Saved entries:

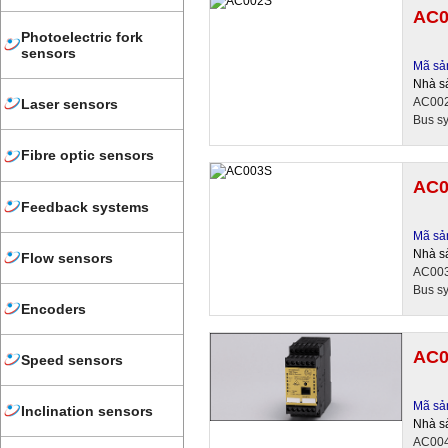
AC0
Photoelectric fork
sensors
Mã sả
Nhà s
AC002
Laser sensors
Bus sy
Fibre optic sensors
AC0
Feedback systems
Mã sả
Nhà s
Flow sensors
AC003S
Bus sy
Encoders
AC0
Speed sensors
Mã sả
Inclination sensors
Nhà s
AC004S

Exercise brief. Retype the records verbatim, excluding each image they hold.

Task result.
AC0
Photoelectric fork
sensors
Mã sả
Nhà s
AC002
Laser sensors
Bus sy
Fibre optic sensors
AC0
Feedback systems
Mã sả
Nhà s
Flow sensors
AC003S
Bus sy
Encoders
AC0
Speed sensors
Mã sả
Inclination sensors
Nhà s
AC004S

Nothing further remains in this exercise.